▶ _WHAT THE TASK REQUIRES_
Looking at the listing below, work out the number of lines where the string "scoreOfStudents" shows up, and give that number only.

******************************

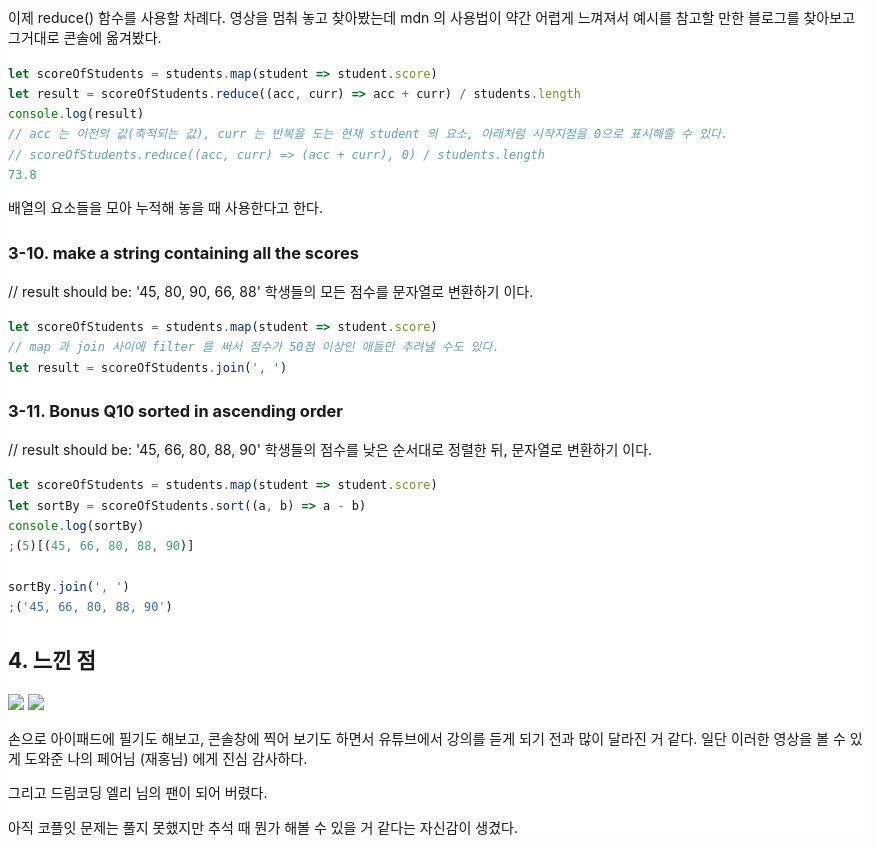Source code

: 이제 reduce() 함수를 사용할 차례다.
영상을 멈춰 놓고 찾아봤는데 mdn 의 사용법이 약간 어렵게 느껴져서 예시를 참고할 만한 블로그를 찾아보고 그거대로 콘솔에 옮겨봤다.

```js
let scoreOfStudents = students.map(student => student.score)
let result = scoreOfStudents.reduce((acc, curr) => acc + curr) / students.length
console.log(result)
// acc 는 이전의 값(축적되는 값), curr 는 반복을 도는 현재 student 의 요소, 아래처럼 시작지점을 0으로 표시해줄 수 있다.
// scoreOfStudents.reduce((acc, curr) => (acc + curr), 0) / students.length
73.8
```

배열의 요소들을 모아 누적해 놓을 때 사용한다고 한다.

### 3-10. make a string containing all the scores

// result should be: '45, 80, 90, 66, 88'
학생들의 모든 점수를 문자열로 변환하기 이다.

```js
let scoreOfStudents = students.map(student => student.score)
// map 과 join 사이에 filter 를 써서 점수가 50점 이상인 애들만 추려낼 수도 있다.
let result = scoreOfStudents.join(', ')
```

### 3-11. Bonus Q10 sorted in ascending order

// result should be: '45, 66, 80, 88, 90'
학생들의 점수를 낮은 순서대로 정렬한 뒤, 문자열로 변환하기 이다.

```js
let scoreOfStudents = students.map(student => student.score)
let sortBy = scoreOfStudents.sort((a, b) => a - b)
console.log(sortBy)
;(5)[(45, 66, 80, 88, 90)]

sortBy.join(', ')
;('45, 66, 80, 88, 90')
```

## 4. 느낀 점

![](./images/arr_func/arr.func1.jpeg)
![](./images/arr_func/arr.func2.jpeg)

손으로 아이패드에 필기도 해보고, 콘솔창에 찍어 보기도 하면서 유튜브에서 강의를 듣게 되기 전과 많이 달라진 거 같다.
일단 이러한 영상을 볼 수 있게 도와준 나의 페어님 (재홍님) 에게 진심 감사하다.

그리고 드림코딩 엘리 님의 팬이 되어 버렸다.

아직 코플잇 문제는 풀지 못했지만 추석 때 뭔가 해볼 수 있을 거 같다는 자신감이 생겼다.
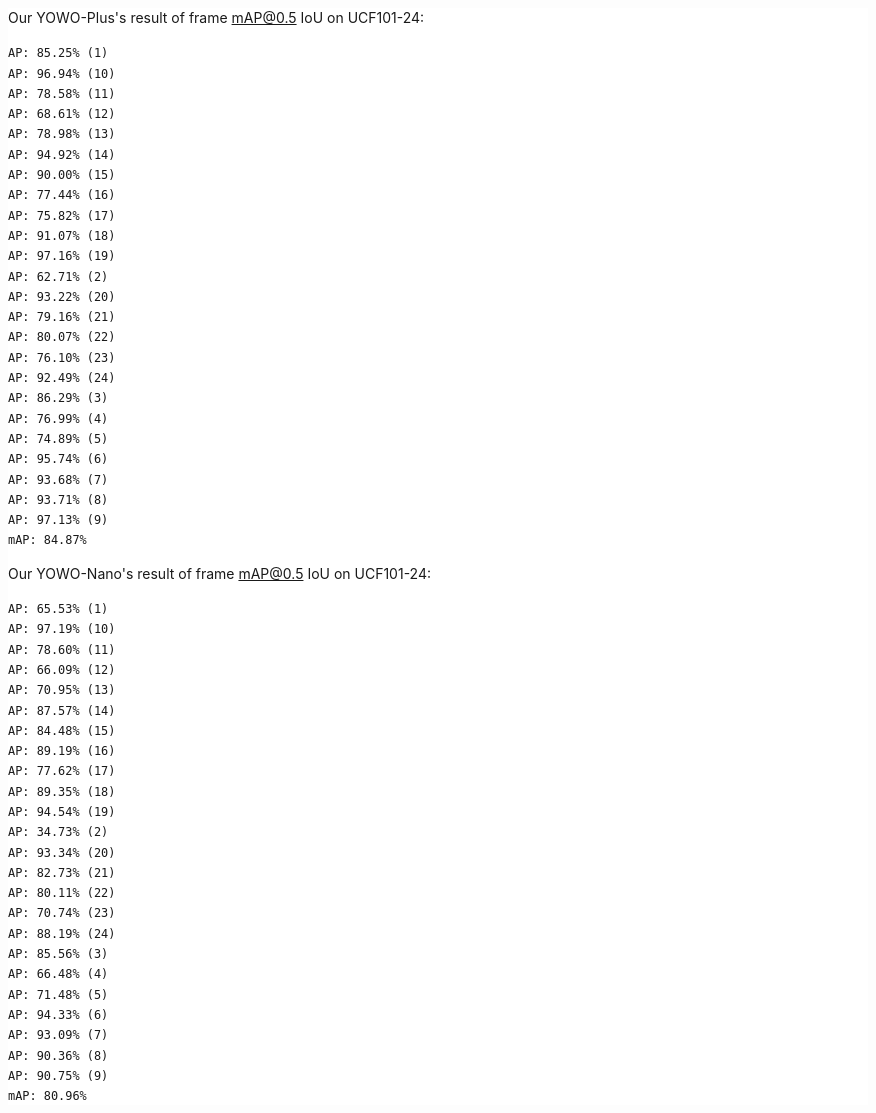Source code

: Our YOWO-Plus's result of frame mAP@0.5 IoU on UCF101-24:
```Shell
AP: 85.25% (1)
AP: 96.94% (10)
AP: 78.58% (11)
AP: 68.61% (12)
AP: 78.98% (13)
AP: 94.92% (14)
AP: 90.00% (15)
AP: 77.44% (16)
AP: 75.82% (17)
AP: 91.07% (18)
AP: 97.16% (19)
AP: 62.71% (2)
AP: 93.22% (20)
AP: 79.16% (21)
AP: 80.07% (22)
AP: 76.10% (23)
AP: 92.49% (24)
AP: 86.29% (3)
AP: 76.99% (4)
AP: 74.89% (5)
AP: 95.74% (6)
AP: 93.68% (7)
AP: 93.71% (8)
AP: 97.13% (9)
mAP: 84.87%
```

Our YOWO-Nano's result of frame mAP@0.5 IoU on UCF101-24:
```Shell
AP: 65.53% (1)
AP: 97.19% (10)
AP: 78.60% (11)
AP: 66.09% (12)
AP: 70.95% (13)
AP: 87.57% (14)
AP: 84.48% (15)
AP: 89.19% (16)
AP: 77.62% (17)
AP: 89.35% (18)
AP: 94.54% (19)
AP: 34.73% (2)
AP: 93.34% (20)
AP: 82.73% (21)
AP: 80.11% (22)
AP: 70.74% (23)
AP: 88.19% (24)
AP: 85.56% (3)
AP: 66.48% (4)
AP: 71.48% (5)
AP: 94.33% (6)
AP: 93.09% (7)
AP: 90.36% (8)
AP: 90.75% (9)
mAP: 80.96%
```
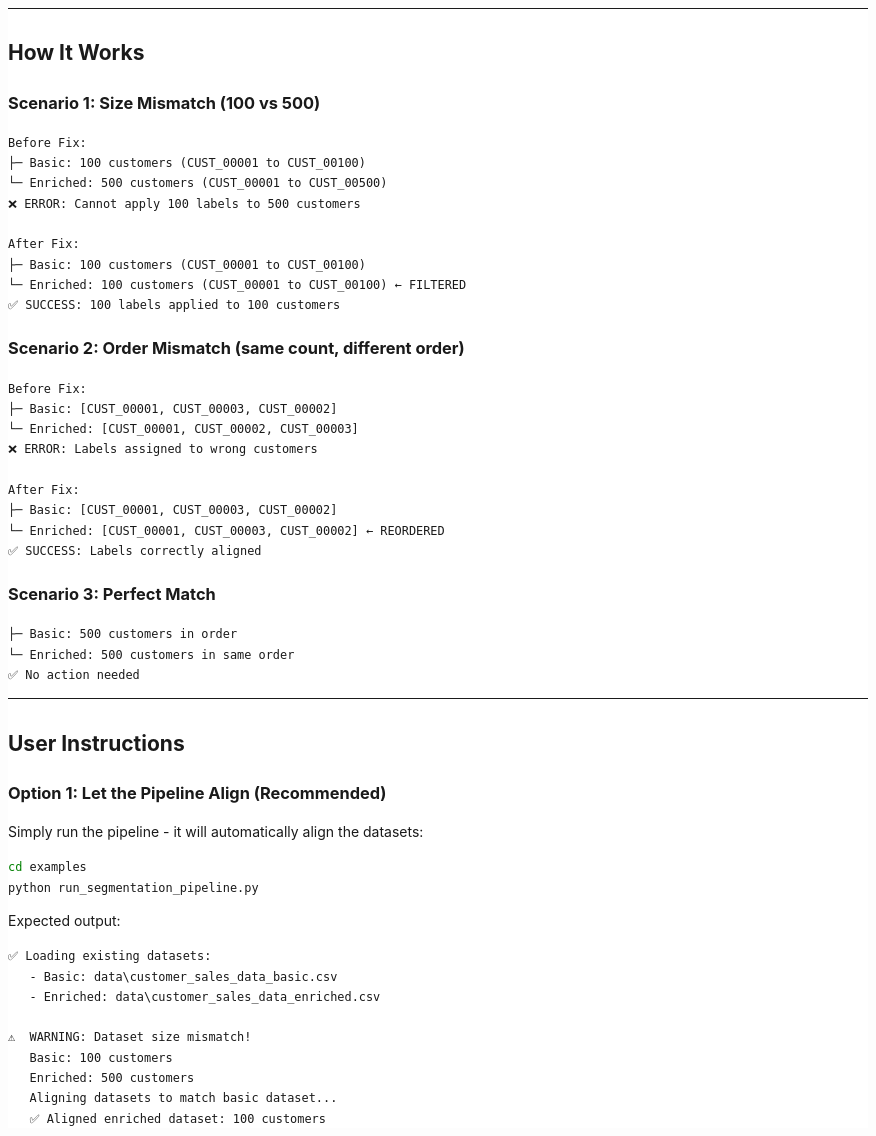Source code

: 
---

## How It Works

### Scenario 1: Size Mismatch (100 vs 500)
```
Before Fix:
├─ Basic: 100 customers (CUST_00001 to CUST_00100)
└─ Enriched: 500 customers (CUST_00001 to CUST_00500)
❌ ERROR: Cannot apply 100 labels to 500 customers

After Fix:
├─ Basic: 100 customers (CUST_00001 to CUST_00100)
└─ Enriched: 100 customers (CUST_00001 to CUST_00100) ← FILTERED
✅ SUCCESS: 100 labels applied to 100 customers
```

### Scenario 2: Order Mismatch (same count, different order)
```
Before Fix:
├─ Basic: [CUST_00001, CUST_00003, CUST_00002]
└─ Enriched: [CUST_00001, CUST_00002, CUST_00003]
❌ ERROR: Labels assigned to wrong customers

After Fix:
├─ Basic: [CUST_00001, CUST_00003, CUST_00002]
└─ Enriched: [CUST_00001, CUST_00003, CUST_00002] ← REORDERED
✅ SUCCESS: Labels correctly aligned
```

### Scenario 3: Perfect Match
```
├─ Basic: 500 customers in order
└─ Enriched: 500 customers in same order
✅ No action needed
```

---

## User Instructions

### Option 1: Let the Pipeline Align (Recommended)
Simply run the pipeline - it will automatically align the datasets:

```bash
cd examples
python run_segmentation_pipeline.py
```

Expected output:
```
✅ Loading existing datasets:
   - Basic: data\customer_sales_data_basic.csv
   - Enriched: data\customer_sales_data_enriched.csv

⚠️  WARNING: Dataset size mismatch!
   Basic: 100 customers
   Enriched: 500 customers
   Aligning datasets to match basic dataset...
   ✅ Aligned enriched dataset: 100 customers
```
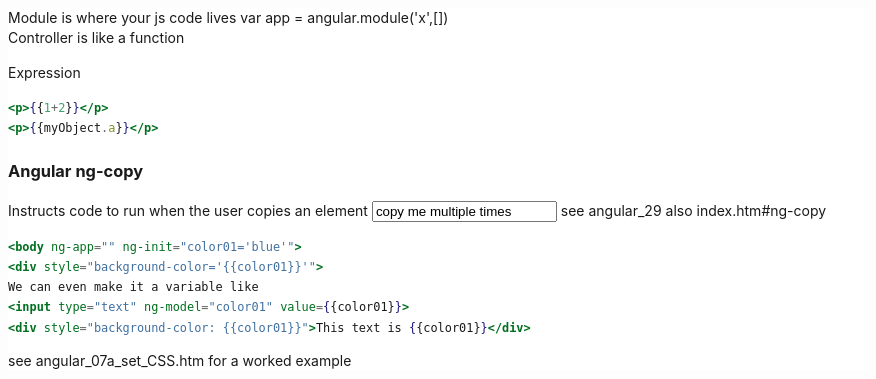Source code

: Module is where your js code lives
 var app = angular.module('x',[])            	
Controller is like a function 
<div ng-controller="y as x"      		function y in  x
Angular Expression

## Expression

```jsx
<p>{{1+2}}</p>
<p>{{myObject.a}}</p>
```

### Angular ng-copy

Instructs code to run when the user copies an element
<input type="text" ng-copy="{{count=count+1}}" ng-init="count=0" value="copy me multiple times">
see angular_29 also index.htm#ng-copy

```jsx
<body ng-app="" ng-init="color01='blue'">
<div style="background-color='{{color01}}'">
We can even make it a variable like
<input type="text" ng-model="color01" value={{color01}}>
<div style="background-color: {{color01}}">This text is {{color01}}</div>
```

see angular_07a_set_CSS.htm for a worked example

******************************

▶ _WRITTEN SOLUTION_
7